A Solution for the Strange ISTEP Schedule

Elizabeth Allen, Staff Writer

Anyone who has attended an Indiana school from 1987 to 2019 may be familiar with the state-mandated test, ISTEP. ISTEP tests children and teenagers over english, math, science, and history (some depending on grade level or classes taken). 

In many schools, ISTEP disrupts schedules for non test takers. It is no different at BHSS, with the result being a confusing schedule and inconsistent times for class periods. Even before testing days, class periods are taken up by review and students are assigned to panther pluses just to learn how to do the test. 

While ISTEP has many criticisms, including teaching focus on the test, schools receiving funding based on scores, and students feeling unmotivated to explore material, ISTEP’s disruption to the schedule is on everyone’s minds. 

Many students and teachers are frustrated with the strange schedule, and wonder what solutions could be introduced so that non test takers don’t have to fret about schedule changes. This potential solution is something that many students hope for anyway–a day off. 

Giving non test takers the day off, and having the test takers come into school as normal would allow test takers to finish their exams in a day or two, and there would be plenty of classrooms or computer labs available for the test. 

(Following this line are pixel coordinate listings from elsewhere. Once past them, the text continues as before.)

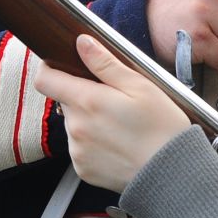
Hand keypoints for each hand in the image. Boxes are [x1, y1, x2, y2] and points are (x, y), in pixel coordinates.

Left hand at [41, 35, 191, 191]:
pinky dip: (94, 143)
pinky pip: (81, 148)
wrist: (172, 174)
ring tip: (121, 126)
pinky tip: (118, 144)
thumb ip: (105, 63)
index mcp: (87, 102)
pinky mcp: (83, 169)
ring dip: (89, 120)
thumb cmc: (162, 128)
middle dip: (82, 96)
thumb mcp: (140, 86)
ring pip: (74, 124)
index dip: (50, 68)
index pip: (44, 80)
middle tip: (114, 100)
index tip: (62, 66)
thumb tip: (81, 42)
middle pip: (64, 101)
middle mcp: (76, 127)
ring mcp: (78, 151)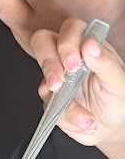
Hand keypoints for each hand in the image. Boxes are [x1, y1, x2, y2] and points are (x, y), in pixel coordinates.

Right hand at [31, 18, 124, 158]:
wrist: (109, 128)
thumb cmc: (118, 101)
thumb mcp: (119, 83)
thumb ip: (105, 63)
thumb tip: (90, 44)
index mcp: (88, 46)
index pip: (70, 29)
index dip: (67, 43)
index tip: (74, 64)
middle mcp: (68, 58)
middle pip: (42, 41)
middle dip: (48, 61)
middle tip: (58, 83)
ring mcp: (56, 77)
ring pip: (43, 78)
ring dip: (61, 99)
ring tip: (84, 116)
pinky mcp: (50, 99)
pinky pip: (49, 105)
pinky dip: (68, 116)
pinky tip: (85, 122)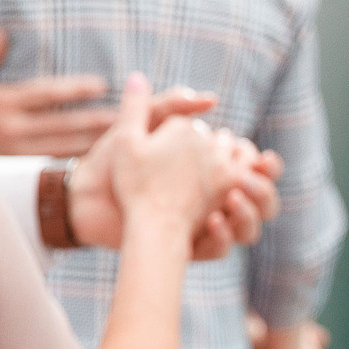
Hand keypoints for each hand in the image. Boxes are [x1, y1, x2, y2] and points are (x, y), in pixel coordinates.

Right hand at [0, 30, 116, 156]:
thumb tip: (1, 33)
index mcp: (2, 103)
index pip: (46, 93)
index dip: (74, 89)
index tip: (101, 85)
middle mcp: (12, 129)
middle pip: (63, 125)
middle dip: (96, 120)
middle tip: (126, 114)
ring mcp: (18, 154)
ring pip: (65, 148)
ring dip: (95, 142)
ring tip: (123, 136)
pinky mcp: (22, 172)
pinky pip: (57, 165)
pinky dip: (81, 161)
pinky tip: (104, 157)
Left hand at [73, 85, 278, 258]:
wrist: (86, 199)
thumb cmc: (111, 161)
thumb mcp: (142, 126)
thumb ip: (171, 105)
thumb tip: (212, 99)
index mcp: (208, 168)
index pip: (252, 166)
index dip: (263, 164)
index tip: (259, 158)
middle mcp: (213, 199)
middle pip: (261, 200)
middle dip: (263, 191)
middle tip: (247, 180)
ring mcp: (204, 224)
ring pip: (248, 228)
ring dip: (249, 215)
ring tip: (231, 201)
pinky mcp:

While it might seem unfair for test takers to not get time off, when they enter a grade where they are not taking ISTEP, they will get their own time off, and things will even out, and if a student misses a testing day (willingly or not), they could still be allowed time for the test later on in the week

With this change, the schedule would stop being strange, and teachers and students would no longer worry about that aspect of ISTEP testing. 

While standardized testing still has many other criticisms in general, allowing test takers to complete their testing within only a couple days could allow more time for teaching and learning things that aren’t test-focused. 

A simple change such as this one may open up more opportunities for changes within standardized testing in Indiana.